The famous Tom Reed mine and mill in nearby Oatman, Arizona, are reminiscent of a day when gold and silver mining was a major industry in Mohave County. While the tempo of mining has been curtailed since 1942 many experts expect the region to someday spring to life.
Past rugged country in the Black Mountains can be seen the silvery gleam of the Colorado River as it winds its way just below Davis Dam.
The Colorado River can be seen gleaming in the distance in this view from the top of Union Pass in the Black Mountains on State Highway 68, the Kingman-Davis Dam route.
Rugged scenery marks the route of State Highway 68 through the Black Mountains from Kingman to Davis Dam. These mountains are pock marked with innumerable mines.
Practically all essential professions and businesses are represented. An up-and-at-'em Chamber of Commerce and several other service clubs do their best to make the world Kingman conscious. The Mohave County Miner, weekly newspaper, was started over fifty years ago at Mineral Park by Anson Smith, later known far and wide as "the father of Boulder Dam." In time, like the County Seat and many other early enterprises, the paper moved to Kingman, where it still enjoys a growing circulation even in these days of big dailies and news, while it is still happening, on the radio. Kingman has put lace and ruffles on traditional western hospitality; like a thoughtful host, everything has been thought of for your comfort and pleasure. Besides tourist accommodations and eating places to meet the requirements of practically every taste and pocketbook, for those seeking fun and entertainment, there are two movie theaters, an assortment of night clubs and bars, a golf course, a swimming pool, and in season, softball, football and basketball games. Then, as though to put a frosting on these everyday doings, each year at Labor Day the community pitches "Dig-N-Dogie Days," parades, dances, rodeo, miners' contests, a celebration to end celebrations until next Labor Day. Kingman is the largest unincorporated County Seat in the United States. Whether you get there around Labor Day, or some Saturday night, or maybe just a plain Wednesday, you will immediately sense the friendliness and note the truly cosmopolitan atmosphere, done up western style.
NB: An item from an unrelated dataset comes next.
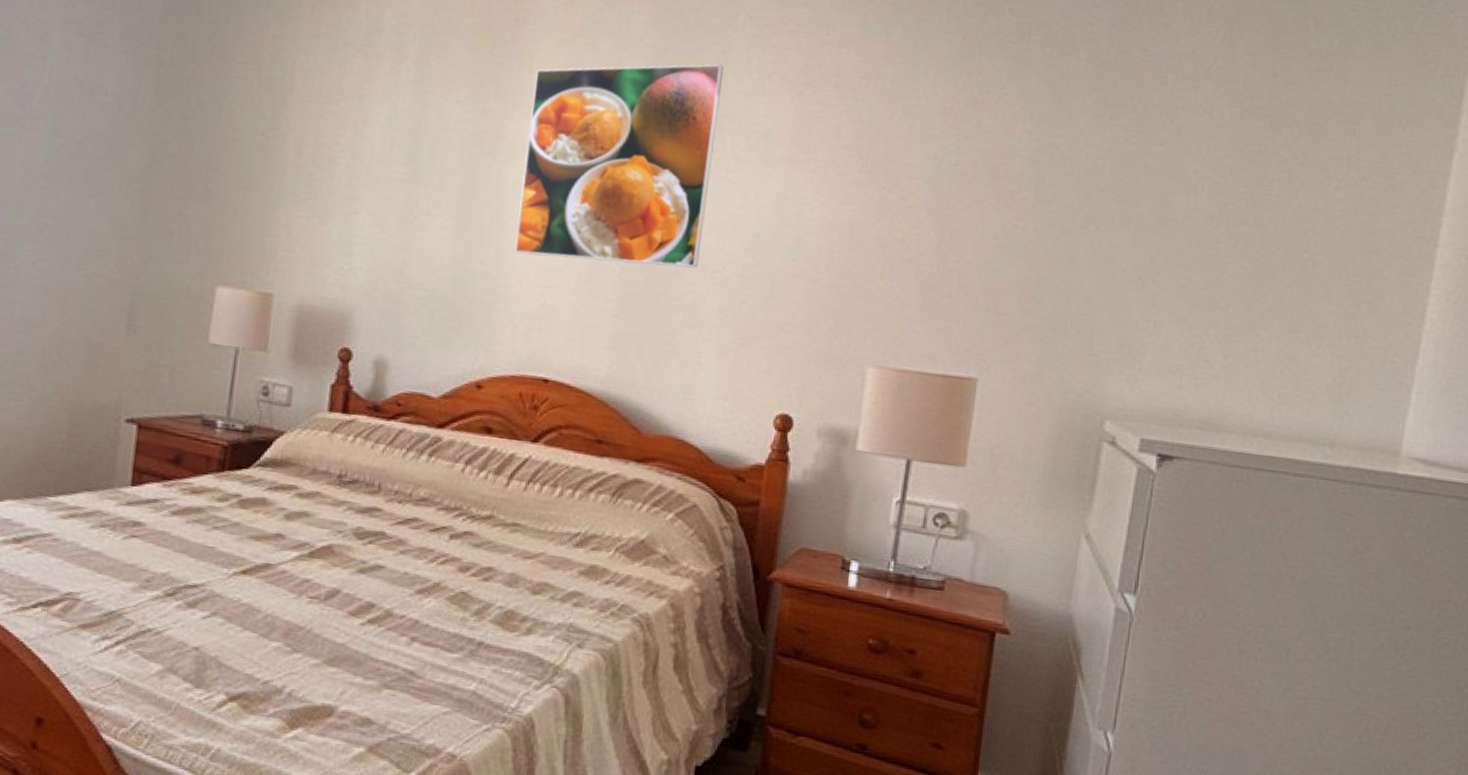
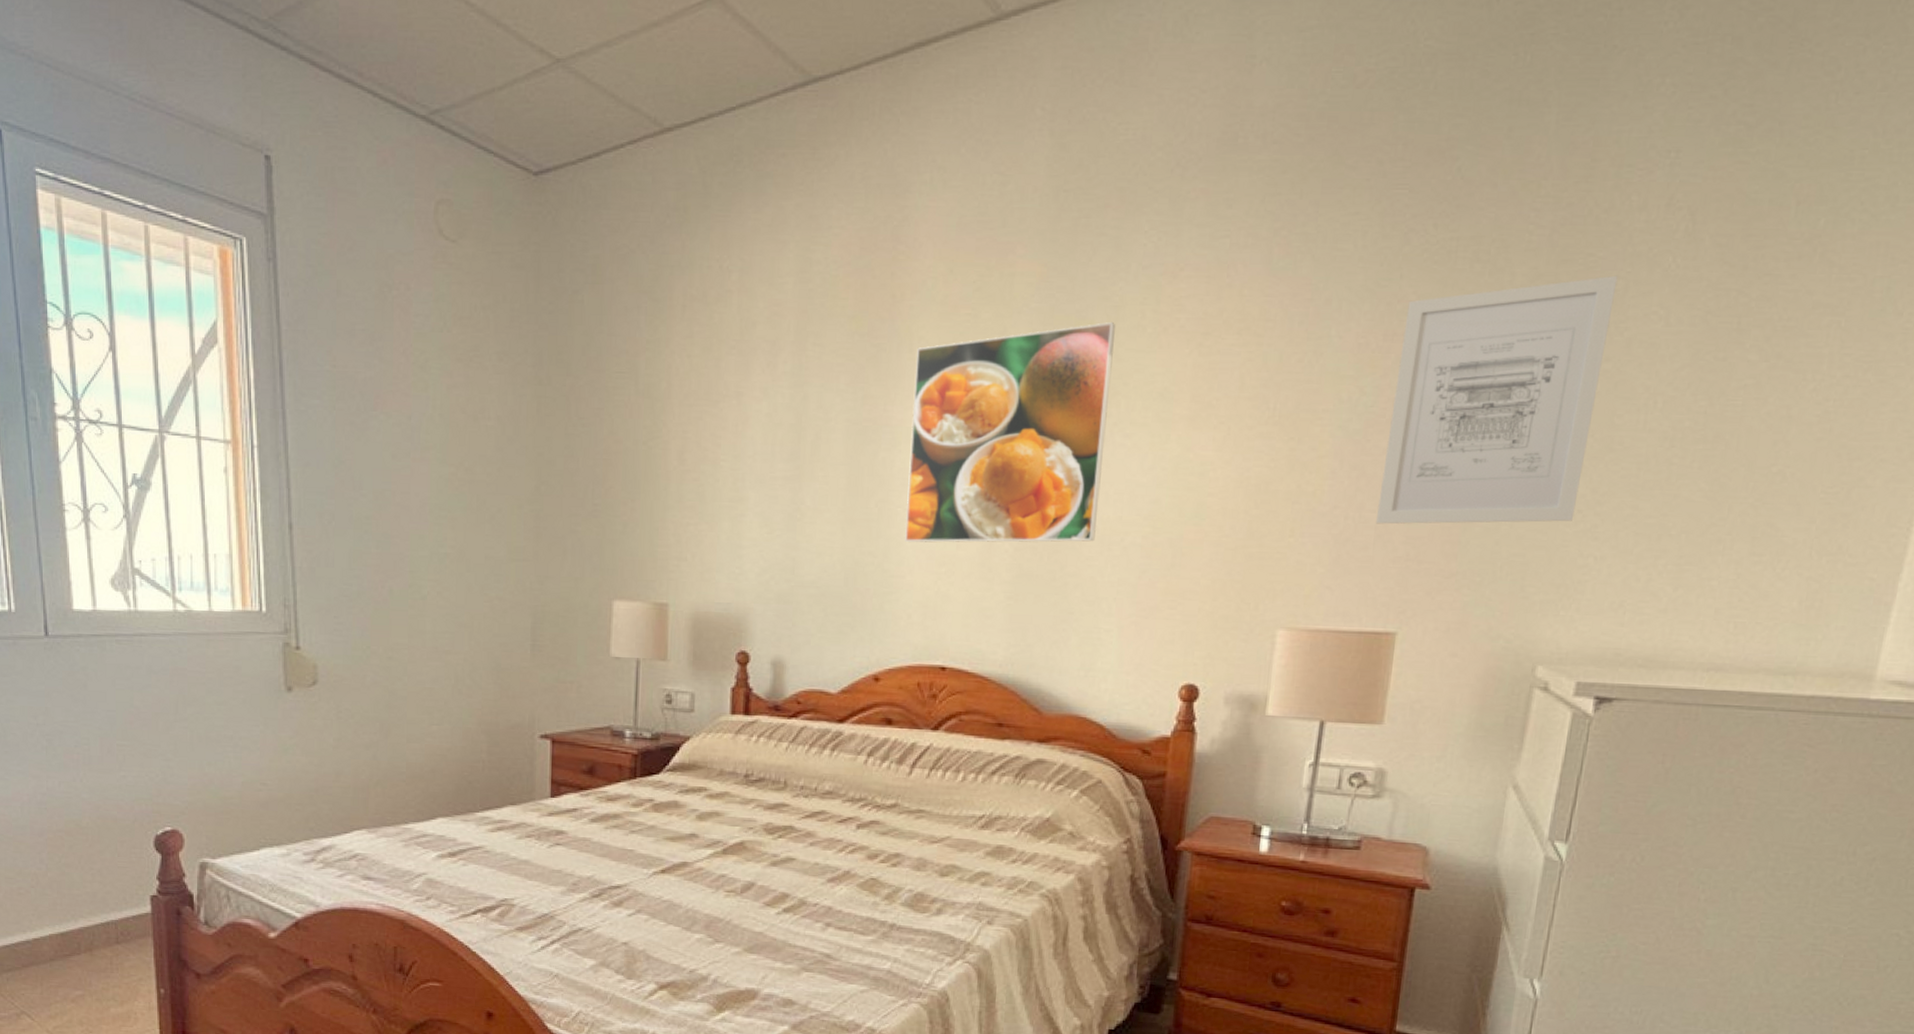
wall art: none [958,69,1168,287] -> present [1375,275,1618,524]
Cow ponies and sleek automobiles park side by side; railroaders, immaculate in striped overalls and forever looking at their watches, fall into step with high-heeled boots and tall Stet-sons; groups of prospectors and miners in stained denims and needing a shave, peer at ore samples through little magnifying glasses; business men and waitresses hurry along, smiling and speaking as they go; Indians in violent reds, pinks and purples sit comfortably on the sidewalks in the shade of buildings sipping soda pop. Everything is free and easy, and somehow different. But after all, there's only one Kingman.
Kingman is noted as a city of fine churches and homes. This view shows the St. John's Methodist Church and, in the background, a seventy-year old adobe brick home.
The Kingman Country Club is a popular gathering place. Seen in this view beyond one of the oiled sand greens of the golf course, the modern and spacious club house commands a view of the entire course from its position atop a rocky hill. Playing a number 2 shot on hole No. 7. The number of strokes sometimes taken on this hole is astounding.